The FL 4th DCA Closes a Loophole Exploited By Foreclosure Mills

 

The Florida 4th District Court of Appeals has handed down a ruling that would end the practice of foreclosure mill attorneys introducing into evidence original copies of undated mortgage notes endorsed in blank after the foreclosure lawsuit is filed.

Foreclosure mills in Florida are infamous for filing foreclosure actions against homeowners without being in possession of the note while claiming it in the complaint. Then days before trial presenting it the homeowner’s attorney as if it was readily available the whole time.

Well the Florida courts having enough of it and re-affirmed that the foreclosing parties must have proof they are mortgagee and the note holder before filing the foreclosure complaint.

“The party seeking foreclosure must present evidence that it owns and holds the note and mortgage in question in order to proceed with a foreclosure action.” Lizio v.

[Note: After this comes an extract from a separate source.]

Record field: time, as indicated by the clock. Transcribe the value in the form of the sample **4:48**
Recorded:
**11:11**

McCullom, 36 So. 3d 927, 929 (Fla. 4th DCA 2010). The plaintiff must prove that it had standing to foreclose at the time the lawsuit was filed. McLean v. JP Morgan Chase Bank Nat’l Ass’n.

Where the plaintiff files the original note after filing suit, an undated blank endorsement on the note is insufficient to prove standing at the time the initial complaint was filed. Bristol v. Wells Fargo Bank, Nat’l Ass’n, 137 So. 3d 1130, 1132 (Fla. 4th DCA 2014). Moreover, an assignment of mortgage, even if executed before the foreclosure action commenced, is insufficient to prove standing where the assignment reflects transfer of only the mortgage, not the note. Id. at 1133. The mortgage follows the assignment of the promissory note, but an assignment of the mortgage without an assignment of the debt creates no right in the assignee. Id.

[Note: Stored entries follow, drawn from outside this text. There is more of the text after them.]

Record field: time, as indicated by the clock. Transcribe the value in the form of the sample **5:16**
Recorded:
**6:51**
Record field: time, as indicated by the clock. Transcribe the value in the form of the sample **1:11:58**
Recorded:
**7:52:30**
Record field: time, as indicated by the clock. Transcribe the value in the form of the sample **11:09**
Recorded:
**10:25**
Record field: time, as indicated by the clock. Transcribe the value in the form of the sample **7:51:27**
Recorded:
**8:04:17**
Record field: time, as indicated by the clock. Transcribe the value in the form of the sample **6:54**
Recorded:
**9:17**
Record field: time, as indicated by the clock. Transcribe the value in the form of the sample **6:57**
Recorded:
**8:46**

Here, the plaintiff’s documents failed to demonstrate that the plaintiff had standing to foreclose at the time it originally filed suit. The undated blank endorsement on the original note, which was filed over a month after the plaintiff initially brought suit, was insufficient to prove that the plaintiff had standing to enforce the note at the inception of the lawsuit.

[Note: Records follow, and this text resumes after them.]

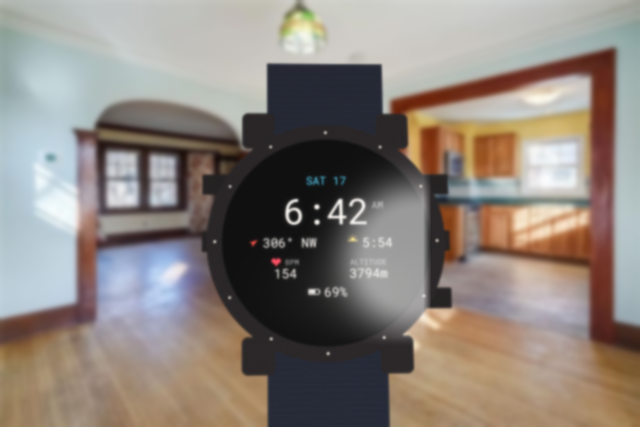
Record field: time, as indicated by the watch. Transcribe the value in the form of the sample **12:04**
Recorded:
**6:42**
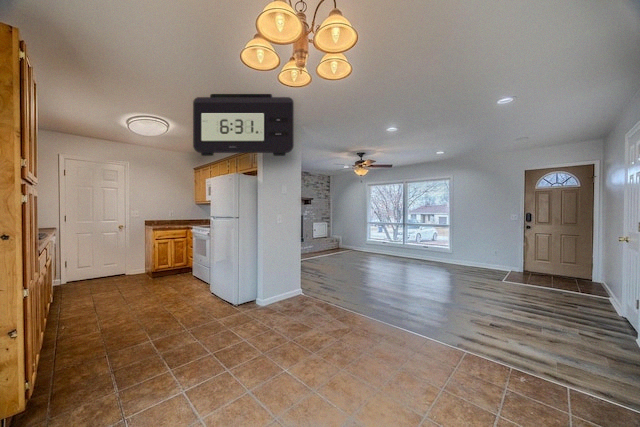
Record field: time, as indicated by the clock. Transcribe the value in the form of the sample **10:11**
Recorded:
**6:31**
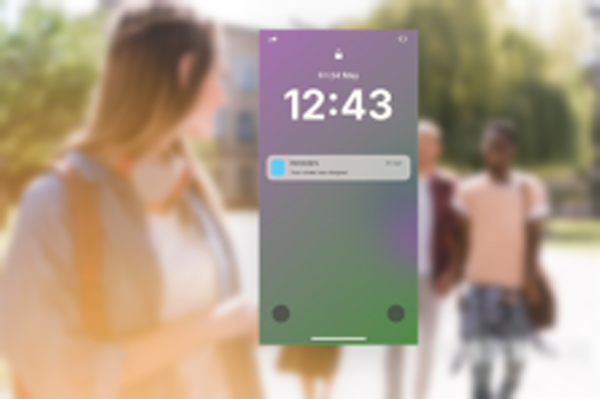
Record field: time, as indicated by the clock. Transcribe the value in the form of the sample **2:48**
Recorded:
**12:43**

Likewise, the “Assignment of Mortgage” from DLJ Mortgage Capital to the plaintiff reflected a transfer of only the mortgage, not the note. Because there was no proof that the plaintiff was entitled to enforce the note when it filed the initial complaint, the Assignment of Mortgage to the plaintiff was insufficient to establish the plaintiff’s standing at the inception of the case. Thus, a genuine issue of material fact still exists as to when the plaintiff took possession of the note.